Да, это она. Вбегает в класс, очень взволнованная. Даже не взглянув на меня, бросается к своему столику. Быстро выдвигает ящик, убеждается, что все на месте. Поворачивает ключ в замке, кладет его в карман и только тогда успокаивается. Лицо ее проясняется.

— Ключ забыла, — объясняет она мне. — А вы еще здесь?

— Еще пятнадцать минут осталось…

Гренадина кладет руку на мою голову. Проводит рукой по моим волосам:

— Растрепанная какая… Ладно. Ступайте домой. Мама, наверное, беспокоится.

— Маня Фейгель и Катя Кандаурова обещали забежать к нам домой — предупредить папу и маму.

— И папа, и мама… — задумчиво говорит Гренадина и добавляет доверчиво: — А у меня только папа. И живет далеко, на Урале. Ехать оттуда сюда или мне к нему невозможно — дорого!..

Гренадина говорит это так дружелюбно! Стою перед нею пень пнем. Стою и думаю, какая она бедняга и какая я подлюга!

Заметив слезы у меня на глазах, Гренадина просит — да, именно просит меня:

— Пожалуйста, не подсказывайте на уроках. Вам это шалости, а мне могут неприятности быть: учитель может пожаловаться, пойдут всякие дразги… Нехорошо, правда?

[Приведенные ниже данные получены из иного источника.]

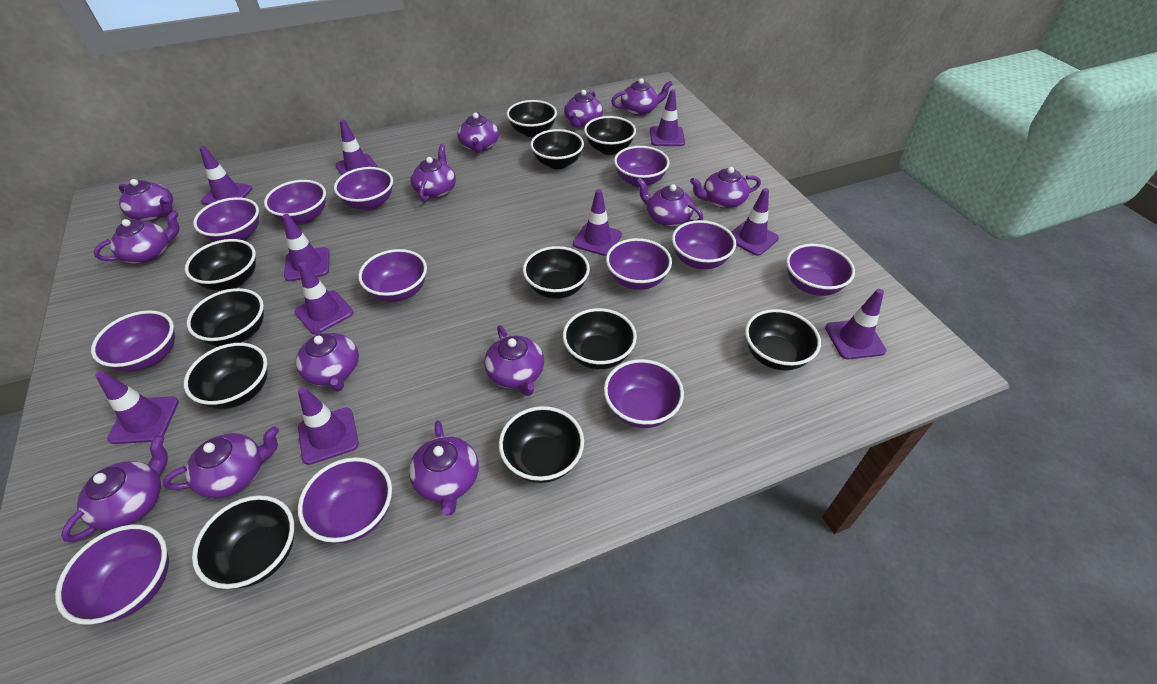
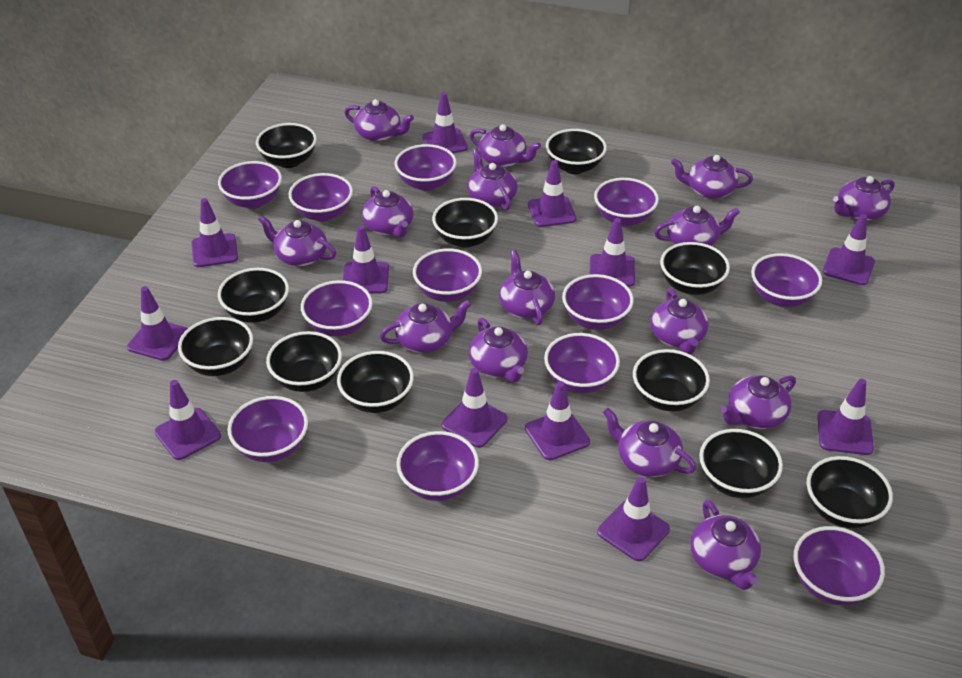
purple teapot: [61,435,168,542] [93,210,179,263] [119,179,173,221] [163,426,279,499] [296,324,359,392] [409,420,479,516] [410,144,456,202] [457,112,499,153] [484,325,544,396] [564,90,603,128] [611,78,672,116] [636,178,703,227] [690,167,761,209] = 13 -> [258,215,336,266] [344,99,414,142] [362,186,414,238] [380,300,471,353] [467,149,518,210] [469,318,528,382] [470,124,541,168] [499,250,555,325] [603,408,696,477] [650,289,708,354] [654,206,740,246] [671,155,753,199] [690,500,761,590] [721,376,796,429] [833,176,894,221] = 15
purple traffic cone: [95,371,179,444] [199,146,252,205] [282,214,330,281] [294,262,353,334] [298,387,359,465] [335,120,379,176] [573,189,622,256] [650,90,685,146] [731,188,779,256] [825,289,886,359] = 10 -> [127,286,188,361] [155,380,221,460] [191,198,238,267] [343,225,389,294] [422,92,468,153] [442,368,507,448] [525,381,590,460] [528,160,577,227] [590,218,635,287] [597,477,670,561] [817,379,874,455] [823,214,875,285] = 12

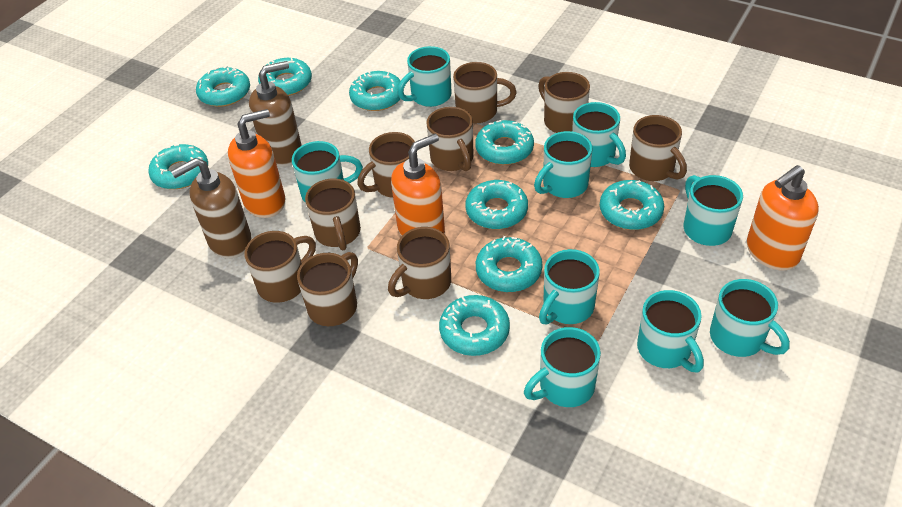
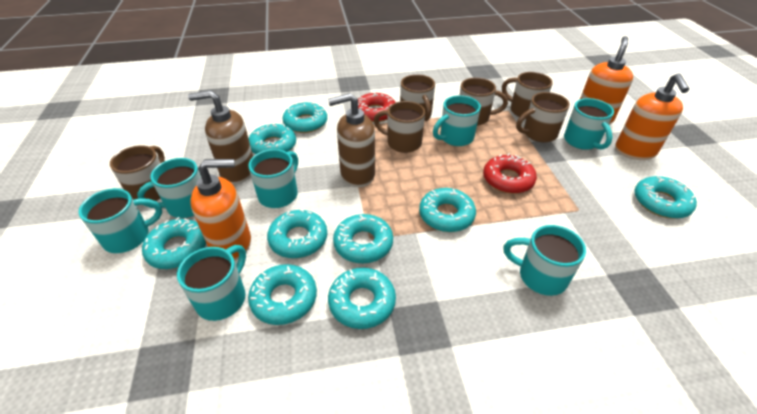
brown mug: [244,231,316,303] [297,252,358,326] [305,178,361,250] [357,132,415,198] [388,227,451,299] [426,107,473,171] [453,62,517,123] [538,72,590,133] [629,115,687,181] = 9 -> [110,145,165,201] [374,101,425,153] [400,74,435,121] [460,78,508,126] [502,72,553,119] [516,92,570,142] = 6
red donut: none = 0 -> [358,92,396,122] [483,154,537,194] = 2
turquoise mug: [292,141,363,203] [398,46,452,107] [524,327,601,407] [534,131,592,198] [539,249,600,324] [572,102,626,167] [637,290,704,373] [684,175,743,246] [710,279,790,357] = 9 -> [78,188,162,253] [137,158,201,218] [177,245,246,321] [248,149,298,208] [433,95,481,146] [503,225,586,296] [564,98,614,150] = 7

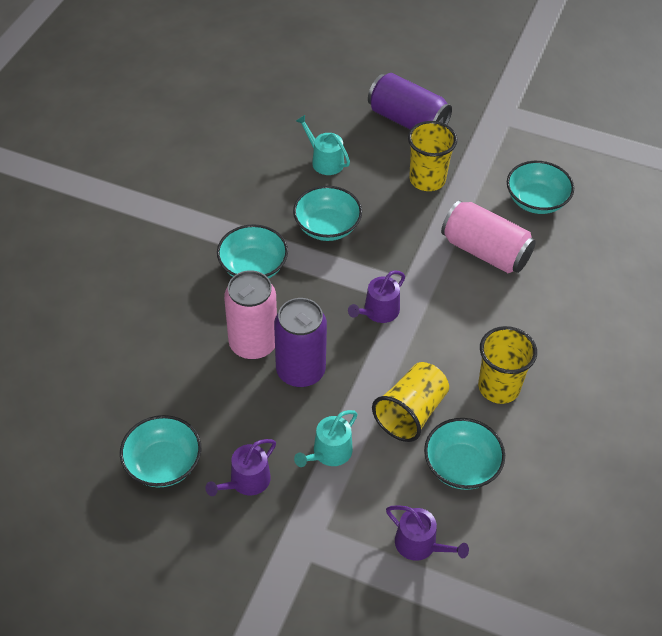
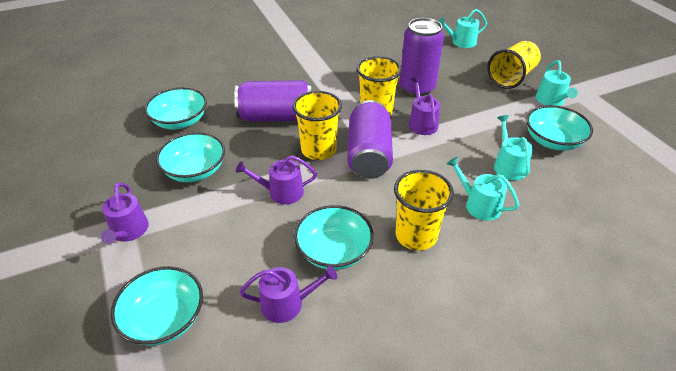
pink can: [224,270,277,360] [441,200,536,273] = 2 -> none = 0
purple can: [274,298,327,387] [368,73,452,130] = 2 -> [234,80,312,122] [347,100,393,179] [400,18,444,96] = 3
purple watering can: [206,439,276,496] [348,270,405,323] [386,505,469,561] = 3 -> [101,183,149,244] [236,155,317,204] [240,266,337,323] [409,77,440,135] = 4
turquoise watering can: [294,410,357,467] [296,115,350,175] = 2 -> [439,9,487,48] [447,157,519,221] [494,115,533,180] [536,60,578,106] = 4
yellow cup: [372,362,449,442] [408,121,457,191] [478,326,537,404] = 3 -> [292,91,342,160] [357,56,402,116] [394,170,454,250] [487,41,541,89] = 4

Я понимаю: теперь начнется новая жизнь! Гренадина не станет больше меня «ненавидеть», но и я ни за что не буду больше подсказывать.

Почти бегу по улице и думаю: "Про Гренадину тоже тайна.

И тоже — никому. Как про Соню Павлихину… И откуда на свете столько тайн?"

По дороге замедляю бег около казенной винной лавки.

В просторечии их называют «монопольками». Никакого вина там не продают, только водку. «Монополька» — чистенькая, опрятная. Продавщица, или, как Соня называет, «сиделица», — немолодая женщина с усталым лицом. Я думаю о Сониной маме.

— Папа! — — говорю я вечером, когда он, очень усталый (провел полдня около трудной больной, только сейчас возвратился домой), присаживается около моей кровати для «последнего разговора». — Папа, что такое незаконнорожденные дети?

— Здрасте! Очень приятно… — отвечает папа так, словно он встретился с кем-то очень неприятным. — Здрасте! Давно не видались…

— Нет, ты скажи! Что такое незаконнорожденные дети? Ты это знаешь?

— Я-то знаю. А вот где ты это подхватила?

— Этого я тебе сказать не могу: я дала самое честное слово!

— Гм… Очень глупое выражение, самое честное слово! Если слово не самое честное, значит, оно и не очень уж честное! Честность, братец ты мой, не мороженое, чтобы ее отпускать на копейку, на две или на целый пятак.

Дело плохо! Когда я почему-то оказываюсь «братец ты мой» или еще хуже: «милостивые мои государи!», значит, папа сердится.

Я спешу перевести беседу в другое русло:

— Папа, ты же мне все-таки не сказал, что такое незаконнорожденные дети?